Certo che se anche questo potesse servire a farci prendere coscienza del valore dell’Università e della ricerca, quel necessario cambiamento a cui facevo riferimento all’inizio diverrebbe ulteriormente necessario ed urgente … il nuovo rettore dovrà tener conto di tutto ciò: un’impresa da far tremare le vene ai polsi, come ho scritto nel mio programma.

Guariso Giorgio

Questi progetti devono continuare, perché sono una delle ricchezze che vengono fornite agli studenti. Con i docenti stranieri non si è riusciti a essere abbastanza attrattivi, non potendo offrire risorse comparabili a quelle degli altri paesi. Bisogna trovare quindi qualche altra modalità che non sia dare altri soldi, che creerebbero disparità con i professori italiani.

Per gli studenti stranieri bisogna mettere più impegno di quello che è stato messo sino ad ora, so per esperienza che hanno molte necessità estremamente diverse da quelle degli studenti italiani e che vanno aiutati ad affrontarle sin dall’inizio. Non solo il permesso di soggiorno, ma anche come fare gli esami, come vengono valutati, come si impostano i corsi.

Noi utilizziamo un modello differente basato soprattutto su lezioni teoriche, che sicuramente non potremo portare avanti a lungo, visto che gli studenti hanno necessità di laboratori e altre attività.

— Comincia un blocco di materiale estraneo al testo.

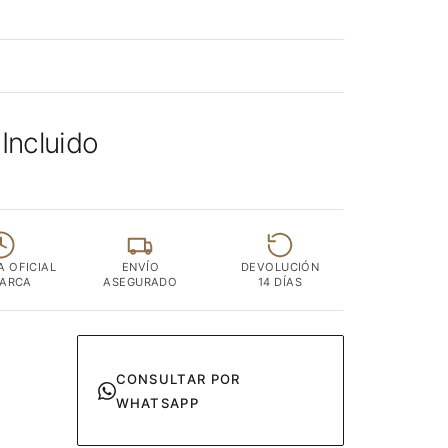
 Incluido
A OFICIAL
ENVÍO
DEVOLUCIÓN
MARCA
ASEGURADO
14 DÍAS
CONSULTAR POR
WHATSAPP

Abbiamo infatti un approccio molto concettuale, che si presta bene ad essere insegnato ex cathedra, però rischiamo di avere degli studenti che fanno un po’ più di fatica ad inserirsi nel mondo del lavoro, non avendo mai visto in pratica le discipline che studiano.Dobbiamo riuscire a modificare questo approccio senza perdere il nostro metodo concettuale, che tutti valutano molto bene, visto che poi quando gli studenti vanno all’estero si nota che sono più preparati rispetto agli altri. Abbiamo questo grande vantaggio di avere una tradizione di analisi concettuale molto profonda, solida, che si dovrebbe attualizzare utilizzando strumenti didattici più moderni.

Resta Ferruccio

Il Politecnico ha iniziato un programma internazionale su obiettivi strategici.

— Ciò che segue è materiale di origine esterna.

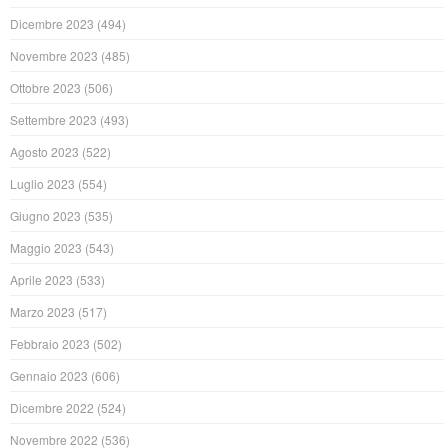
Dicembre 2023
(494)
Novembre 2023
(485)
Ottobre 2023
(506)
Settembre 2023
(493)
Agosto 2023
(522)
Luglio 2023
(554)
Giugno 2023
(535)
Maggio 2023
(543)
Aprile 2023
(533)
Marzo 2023
(517)
Febbraio 2023
(502)
Gennaio 2023
(606)
Dicembre 2022
(524)
Novembre 2022
(536)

In Cina abbiamo concentrato le attenzioni e gli sforzi su tre quattro forti alleanze, ben caratterizzate, anche dal punto di vista disciplinare. In Europa, oltre che ai continui e innumerevoli rapporti che abbiamo oramai con tutte le università, abbiamo un programma che si chiama Alliance4tech, che è una possibilità che offriamo ai nostri studenti di fare un Erasmus nelle quattro capitali d’Europa (Milano, Londra, Parigi e Berlino) e IDEA League, che rappresenta la rete delle migliori università tecniche con cui possiamo confrontarci in maniera più significativa, rete in cui siamo entrati da poco e che in qualche maniera permetterà importanti confronti sull’evoluzione della ricerca e della formazione universitaria.

Per passare da una politica geografica di internazionalizzazione a una politica ad obiettivi, ci sono alcuni Paesi, come l’Iran o il sud America, in cui si può andare con le imprese oppure l’Africa in cui sono possibili interessanti azioni di cooperazione accademica. Sarà possibile inserire in tali progetti studenti originari di questi paesi e che quindi possono dare un valore aggiunto anche ai progetti di internazionalizzazione.

Interessanti sviluppi potranno inoltre venire da Giappone, Corea e India o infine Stati Uniti e Canada, dove è sempre difficile entrare ma in cui potremo verificare l’interesse a sviluppare iniziative a Milano.

Milano, 28 Ottobre 2016

Chiudiamo quest’intervista facendo i nostri migliori auguri ai validissimi candidati e ringraziando Carlo per la bellissima iniziativa e l’impegno preso!